Short problem A:
Rewrite the interview text starting at "Q: How did you" and ending at "of banking stores.", substituting "the predecessor bank" for "First Union".
Short problem B:
Pick up the interview text after its final sentence and carry it forward.

Kathryn Dinkin holding the reigns locally as Wachovia merges with Wells Fargo
As the new president of Wachovia's Southeast Florida region, Kathryn Dinkin will hold the reigns locally as the bank — which has the largest market share here — merges with Wells Fargo, which has no local presence. But she's no stranger to mergers. "This is not my first rodeo," says Ms. Dinkin, a 13-year Wachovia veteran who has led markets across the country and over the years helped oversee mergers such as Wachovia-SouthTrust and Wachovia-Golden West. One goal during the upcoming transition: ensuring the ride is smooth for customers. Ms. Dinkin is confident it will be. "Customers don't feel that much change during a merger. Your same people are here. The same phone number you called to talk to your business banking relationship manager is still the same, it's still the same person on the end of the line, and it's not that big of a deal," she says. The timeline for the transition is still in the works, but amidst the major merger and despite an unstable economic climate, Ms. Dinkin says the bank is going strong and continuing to lend. Growth plans remain in place, and no local branches are to close because of the merger. Ms. Dinkin was interviewed in her downtown Miami office by Miami Today staff writer Risa Polansky.
Q: How did you become involved in the banking sector? How has your career progressed since?
A: I have been at Wachovia for 13 years. Before Wachovia I was with Citi in Washington, DC. I joined Wachovia through First Union, and I was in DC and came to work with First Union at that point and led a small market of a couple of banking stores.
From that I was promoted and went to Palm Beach County where I was the retail bank director. After leaving Palm Beach County I went to Philadelphia where I ran the Philadelphia metro area as the retail bank director running about 150 or so stores. From that I was promoted to the retail banking executive for Pennsylvania and Delaware and was responsible for all of the retail there.
Then I was asked to go to Texas as the retail bank executive and build our franchise out there. We didn't have any banking presence in Texas. I went out there — I was the fifth employee — and I left three years later and we had over 200 stores.
At that time we had purchased South Trust, and we had 60 South Trust locations in Texas. I did that merger integration that added to the empire that was being built in Texas. Then, we had the Golden West acquisition, or merger, and when we bought Golden West that's how I picked up Colorado, Kansas and Illinois. I was the group retail bank executive for Texas, Colorado, Kansas and Illinois. I did the conversion of Golden West, or World Savings, which was what the banks were called.

Supplied information:
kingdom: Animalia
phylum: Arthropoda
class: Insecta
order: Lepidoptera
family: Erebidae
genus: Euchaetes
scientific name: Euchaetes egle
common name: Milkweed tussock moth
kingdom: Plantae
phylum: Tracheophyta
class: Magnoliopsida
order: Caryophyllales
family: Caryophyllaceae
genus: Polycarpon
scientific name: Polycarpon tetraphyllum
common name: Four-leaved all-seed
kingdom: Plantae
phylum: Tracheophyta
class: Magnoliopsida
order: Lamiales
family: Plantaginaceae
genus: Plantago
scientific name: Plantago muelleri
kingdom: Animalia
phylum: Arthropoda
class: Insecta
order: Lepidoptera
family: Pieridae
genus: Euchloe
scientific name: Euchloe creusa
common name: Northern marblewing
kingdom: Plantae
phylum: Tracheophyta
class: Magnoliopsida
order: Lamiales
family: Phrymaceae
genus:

Exercise output A:
Q: How did you become involved in the banking sector? How has your career progressed since?
A: I have been at Wachovia for 13 years. Before Wachovia I was with Citi in Washington, DC. I joined Wachovia through the predecessor bank, and I was in DC and came to work with the predecessor bank at that point and led a small market of a couple of banking stores.

Exercise output B:
Just as that was finishing up, I came to Southeast Florida and I was the southeast group retail bank executive, that's for the southeast part of the country for retail, 1,200 banking stores up and down the east coast.
I ran all of the community markets as defined by Wachovia, which is more the rural markets for the retail organization. I traveled every single day, four days out of five because I had such a large territory. I didn't know anyone in Miami, but when they were selecting me for this job, they said "you could pick anywhere you would like to live, anywhere in the area,' and I thought: Miami. We had the Wells Fargo announcement and I was just recently named within the last month a regional president for what we are calling Southeast Florida, which is Miami-Dade, Monroe and Broward.
Q: What are your duties and responsibilities in that role?
A: Obviously running all of the retail organizations. We have about 139 banking stores in that area and about 3,400 employees, teammates that cover that area. What I'm responsible for is growing the business, working in the community, making sure our philanthropic efforts continue crossing over into the different business lines. We have business banking. We have wealth. We have commercial banking.
When you take a look at your banking stores, this is the channel that you get the branding where people know the name. It's where, no matter which channel you may go to get your business, you're eventually going to end up in a banking store for one reason or another, whether to make a deposit or go to your safety deposit box or to do a wire. I'm responsible for the overall customer satisfaction, teammate engagement, philanthropic work sponsorships.
Q: What are your top three short-term goals?
A: They sound pretty simple, but they might be a little bigger than they sound. The first one is to keep every single customer we have. Is it realistic to say you are going to have 100% customer retention? Why not? I want every single customer to know that this is where they want to bank. Not only do I want to keep every single customer, I want to go get more.
No. 2 is all of the teammates, all the employees. When you are going through change in a company, it can be frightening to people. I want every single teammate in Wachovia to know that we have more jobs than we have people. I want them to know that I want them to be here, that I want them to feel good about this merger. I want them to take care of our customers and I want them to feel as though they are being taken care of as well.
Finally, the third one is to make sure we have a seamless merger. The integration — I just want it to be a non-event as far as no turbulence.
Q: What is the merger timeline?
A: We haven't figured out exactly who will go first. It won't be with a turn of a switch over night because we are going to over 6,600 banking stores.
Together as a combined company we are going to have 281,000 employees, we are going to have over 6,600 banking stores. What you'll see is probably a phased-in approach. The final decision has not been made as to what point each area will go. I think we'll have that in the next couple of months.
Q: What about internally in terms of structure, leadership and even systems and retraining of employees?
A: As with any merger, you always take a look at the different systems and see which ones. I'm sure that there will be systems that we'll learn and some Wachovia systems that maybe our Wells Fargo partners will learn on the other side.
Q: How about executive leadership?
A: My new boss is Shelley Freeman. She is the regional president of Florida and she joined us from Wells Fargo. I'm Wachovia, so she named me as her regional president. I think that any successful merger has some people from both companies.
Historically, when Wachovia did mergers that is what we did. I know that they value the leadership here and they also value the relationships that the leadership has with the community, with the customers and teammates.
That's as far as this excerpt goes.